§ Text excerpt

=== Begin Enclosure ===

It is well known that the electric field force is the main driving force for protein translocation through nanopores. Meanwhile, the hydrodynamic drag acting on proteins is opposite to the electrophoretic migration of proteins [8, 10, 15, 41]. Thus, the negatively charged BSA (−18e at pH 7 in 1 M KCl) [29] experiences a competitive diffusion joined by electrophoresis and electroosmosis through the pore [35, 41]. When the electric force is large enough to resist the drag forces acting on proteins, the protein is likely to enter the pore and pass through it. Thus, the driving force of the electric field is necessary for protein translocation through nanopores. However, compared with conventional small nanopores [15, 29, 42], the critical voltage (300 mV) for capturing proteins into the nanopore is higher in our studies. We expect that such a high threshold voltage is mainly associated with the larger dimension of nanopores. This scenario is confirmed by modeling the electric potential and field distribution of the nanopore using COMSOL Multiphysics [43], as shown in Figure 2b,c, where the nanopore is set with a diameter of 60 nm and a thickness of 100 nm. The distribution of the electric field is axially symmetric along the center of the nanopore, and most of the applied voltage drops across the pore (Figure 2b). For the same voltages, the electric field intensity in our pore is less than that of a small nanopore (10 nm). As the applied voltage increases to 300 mV, the electric field distribution is comparable to that of a smaller nanopore (10 nm) at the applied voltage of 120 mV. The electric field strength (E) along the center axis of the pore is also shown in Figure 2c. It is clear that the distribution of the electric field is approximately uniform in the pore while it is sharply decayed in the pore mouth. Thus, protein translocation through nanopores crosses over from almost purely diffusive to drift-dominated motion. There is a characteristic length scale that exists in the pore mouth for two forms of protein motion, which can be described by the Smoluchowski theory with a capture radius of r*[35, 44]:

r * = d p 2 μφ 8 l p D .

=== End Enclosure ===

§ Required actions
(a) Answer these from the nanopore text:
(i) What charge does the text give for BSA at pH 7 in 1 M KCl?
(ii) What diameter and thickness were set for the nanopore in the COMSOL model?
(iii) At what applied voltage on a 10 nm nanopore is the field distribution comparable to this pore's at 300 mV?
(b) Extend the text on protein translocation through nanopores, picking up after its final line.

Stored data
=== Begin Enclosure ===

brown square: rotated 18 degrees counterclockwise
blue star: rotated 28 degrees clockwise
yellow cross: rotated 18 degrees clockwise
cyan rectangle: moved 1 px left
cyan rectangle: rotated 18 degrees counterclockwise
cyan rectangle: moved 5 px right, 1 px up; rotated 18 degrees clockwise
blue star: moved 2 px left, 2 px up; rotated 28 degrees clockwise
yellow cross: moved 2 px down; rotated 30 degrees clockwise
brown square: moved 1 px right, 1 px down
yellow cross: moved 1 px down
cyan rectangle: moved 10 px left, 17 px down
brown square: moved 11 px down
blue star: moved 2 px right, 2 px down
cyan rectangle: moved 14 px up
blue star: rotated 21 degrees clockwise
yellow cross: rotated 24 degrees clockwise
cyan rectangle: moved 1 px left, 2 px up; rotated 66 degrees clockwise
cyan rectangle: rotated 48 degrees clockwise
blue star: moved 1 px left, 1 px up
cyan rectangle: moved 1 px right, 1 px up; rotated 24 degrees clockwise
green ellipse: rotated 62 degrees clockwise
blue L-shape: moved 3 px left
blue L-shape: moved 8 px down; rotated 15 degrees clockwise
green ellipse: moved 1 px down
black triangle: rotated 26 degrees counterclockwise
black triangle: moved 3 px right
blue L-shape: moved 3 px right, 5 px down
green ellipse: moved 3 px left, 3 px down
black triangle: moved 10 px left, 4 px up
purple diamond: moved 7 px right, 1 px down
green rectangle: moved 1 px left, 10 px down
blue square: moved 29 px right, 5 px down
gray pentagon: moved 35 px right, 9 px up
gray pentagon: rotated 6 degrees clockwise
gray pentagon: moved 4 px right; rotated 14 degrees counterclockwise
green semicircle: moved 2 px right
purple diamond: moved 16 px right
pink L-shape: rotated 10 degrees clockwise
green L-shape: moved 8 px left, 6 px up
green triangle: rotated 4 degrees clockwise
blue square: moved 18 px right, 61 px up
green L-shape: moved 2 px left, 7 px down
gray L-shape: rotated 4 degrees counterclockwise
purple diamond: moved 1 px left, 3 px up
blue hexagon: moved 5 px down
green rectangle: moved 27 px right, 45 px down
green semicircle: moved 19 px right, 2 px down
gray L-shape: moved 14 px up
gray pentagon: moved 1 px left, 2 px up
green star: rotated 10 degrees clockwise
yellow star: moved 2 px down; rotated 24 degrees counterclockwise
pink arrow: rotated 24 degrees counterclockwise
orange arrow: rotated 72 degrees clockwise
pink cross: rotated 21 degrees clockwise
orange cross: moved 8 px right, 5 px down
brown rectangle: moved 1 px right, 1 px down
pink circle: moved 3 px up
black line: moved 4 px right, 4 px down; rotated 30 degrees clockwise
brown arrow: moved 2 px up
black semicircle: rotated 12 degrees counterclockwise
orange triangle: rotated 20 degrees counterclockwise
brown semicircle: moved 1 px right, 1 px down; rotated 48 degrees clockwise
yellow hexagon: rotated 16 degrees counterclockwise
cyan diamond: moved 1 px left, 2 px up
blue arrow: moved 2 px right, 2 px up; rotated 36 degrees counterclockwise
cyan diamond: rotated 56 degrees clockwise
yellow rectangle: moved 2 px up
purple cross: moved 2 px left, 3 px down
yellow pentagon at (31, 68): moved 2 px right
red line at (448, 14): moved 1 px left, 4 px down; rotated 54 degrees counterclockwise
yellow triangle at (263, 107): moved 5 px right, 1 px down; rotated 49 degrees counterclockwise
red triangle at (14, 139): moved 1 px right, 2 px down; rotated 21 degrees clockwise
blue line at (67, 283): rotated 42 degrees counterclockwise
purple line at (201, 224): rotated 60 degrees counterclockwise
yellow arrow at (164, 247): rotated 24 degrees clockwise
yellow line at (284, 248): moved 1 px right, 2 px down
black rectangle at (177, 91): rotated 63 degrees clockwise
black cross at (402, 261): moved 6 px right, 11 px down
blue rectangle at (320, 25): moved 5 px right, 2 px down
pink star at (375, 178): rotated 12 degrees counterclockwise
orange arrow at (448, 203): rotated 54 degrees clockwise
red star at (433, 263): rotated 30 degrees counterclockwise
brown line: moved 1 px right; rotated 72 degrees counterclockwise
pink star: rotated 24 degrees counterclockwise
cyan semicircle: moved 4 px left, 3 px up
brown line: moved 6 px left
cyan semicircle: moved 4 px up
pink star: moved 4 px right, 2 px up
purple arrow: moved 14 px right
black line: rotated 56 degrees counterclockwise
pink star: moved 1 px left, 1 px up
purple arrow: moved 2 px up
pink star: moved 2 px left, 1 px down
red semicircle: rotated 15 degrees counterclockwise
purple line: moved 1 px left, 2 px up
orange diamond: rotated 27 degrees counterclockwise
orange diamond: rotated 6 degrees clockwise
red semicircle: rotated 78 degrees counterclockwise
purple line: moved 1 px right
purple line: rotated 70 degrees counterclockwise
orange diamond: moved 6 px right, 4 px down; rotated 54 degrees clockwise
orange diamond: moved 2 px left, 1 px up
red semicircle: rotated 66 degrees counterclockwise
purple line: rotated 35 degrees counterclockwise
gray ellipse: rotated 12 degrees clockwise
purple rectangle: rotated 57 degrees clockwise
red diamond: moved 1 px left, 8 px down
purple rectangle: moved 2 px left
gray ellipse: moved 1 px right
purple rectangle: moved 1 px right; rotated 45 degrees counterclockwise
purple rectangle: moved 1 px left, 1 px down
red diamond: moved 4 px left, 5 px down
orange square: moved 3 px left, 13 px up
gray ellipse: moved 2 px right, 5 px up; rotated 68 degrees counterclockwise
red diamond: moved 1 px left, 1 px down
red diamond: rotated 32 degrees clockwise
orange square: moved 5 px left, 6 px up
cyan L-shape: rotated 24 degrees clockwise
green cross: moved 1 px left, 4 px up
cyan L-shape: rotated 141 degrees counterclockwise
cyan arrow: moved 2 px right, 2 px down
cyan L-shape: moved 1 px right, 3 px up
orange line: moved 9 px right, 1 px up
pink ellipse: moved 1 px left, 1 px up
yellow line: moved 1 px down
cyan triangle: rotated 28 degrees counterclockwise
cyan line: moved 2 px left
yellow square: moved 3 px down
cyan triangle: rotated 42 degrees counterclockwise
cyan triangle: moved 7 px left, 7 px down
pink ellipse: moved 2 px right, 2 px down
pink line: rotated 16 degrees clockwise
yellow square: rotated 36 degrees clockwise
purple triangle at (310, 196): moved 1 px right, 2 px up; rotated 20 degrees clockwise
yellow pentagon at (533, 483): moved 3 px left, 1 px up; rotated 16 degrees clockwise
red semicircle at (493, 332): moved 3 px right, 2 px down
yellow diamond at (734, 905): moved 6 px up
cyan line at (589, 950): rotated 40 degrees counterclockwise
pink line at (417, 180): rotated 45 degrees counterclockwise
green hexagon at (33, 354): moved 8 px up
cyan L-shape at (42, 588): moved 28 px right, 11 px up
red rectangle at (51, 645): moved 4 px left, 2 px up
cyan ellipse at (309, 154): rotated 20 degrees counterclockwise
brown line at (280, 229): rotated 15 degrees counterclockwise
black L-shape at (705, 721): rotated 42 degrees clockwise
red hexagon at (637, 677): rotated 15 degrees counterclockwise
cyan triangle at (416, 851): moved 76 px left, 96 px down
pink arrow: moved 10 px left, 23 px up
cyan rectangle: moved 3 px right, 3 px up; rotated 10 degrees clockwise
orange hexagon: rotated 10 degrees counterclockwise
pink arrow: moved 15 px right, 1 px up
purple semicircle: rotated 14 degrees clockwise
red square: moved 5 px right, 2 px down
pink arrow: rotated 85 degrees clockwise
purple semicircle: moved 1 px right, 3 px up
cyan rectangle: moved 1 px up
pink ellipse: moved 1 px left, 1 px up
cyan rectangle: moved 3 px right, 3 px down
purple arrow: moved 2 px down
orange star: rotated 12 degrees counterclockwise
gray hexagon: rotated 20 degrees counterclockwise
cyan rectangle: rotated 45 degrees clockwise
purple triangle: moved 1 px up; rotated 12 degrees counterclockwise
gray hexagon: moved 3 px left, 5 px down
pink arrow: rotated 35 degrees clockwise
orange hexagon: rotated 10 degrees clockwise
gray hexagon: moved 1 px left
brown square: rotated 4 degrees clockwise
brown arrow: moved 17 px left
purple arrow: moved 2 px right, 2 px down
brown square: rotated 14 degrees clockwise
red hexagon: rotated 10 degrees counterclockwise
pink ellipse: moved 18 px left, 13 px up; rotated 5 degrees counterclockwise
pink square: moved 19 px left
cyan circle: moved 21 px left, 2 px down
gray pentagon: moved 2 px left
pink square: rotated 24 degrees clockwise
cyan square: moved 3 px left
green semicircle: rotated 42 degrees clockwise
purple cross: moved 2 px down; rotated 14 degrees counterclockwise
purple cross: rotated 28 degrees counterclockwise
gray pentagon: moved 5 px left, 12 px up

=== End Enclosure ===

§ Answers to each task
(a)
(i) −18e
(ii) A diameter of 60 nm and a thickness of 100 nm
(iii) 120 mV

(b)
(1)

Here dp and lp are the diameter and length of the pore, respectively, μ is the electrophoretic mobility, D is the protein diffusion coefficient, and φ is the biased voltage. This shows that the capture radius grows with the pore diameter and the biased voltages, and a bigger capture area can make more proteins trapped into the nanopore. Thus, a high throughput is expected in our nanopore device, which is also confirmed in our studies behind.

In addition, it is worth to mention the current noise in solid-state nanopores, which involves the 1/f-type excess noise and other contributions [45, 46]. The 1/f-type noise is related to the fluctuation of charge carriers. As the voltage increases, the accelerated motion of charge carries will cause local ion aggregation in the nanopore, resulting in the increase of 1/f-type excess noise. It can be confirmed from the noise power spectra observed in our experiment (not shown here) and other experiments [45, 46].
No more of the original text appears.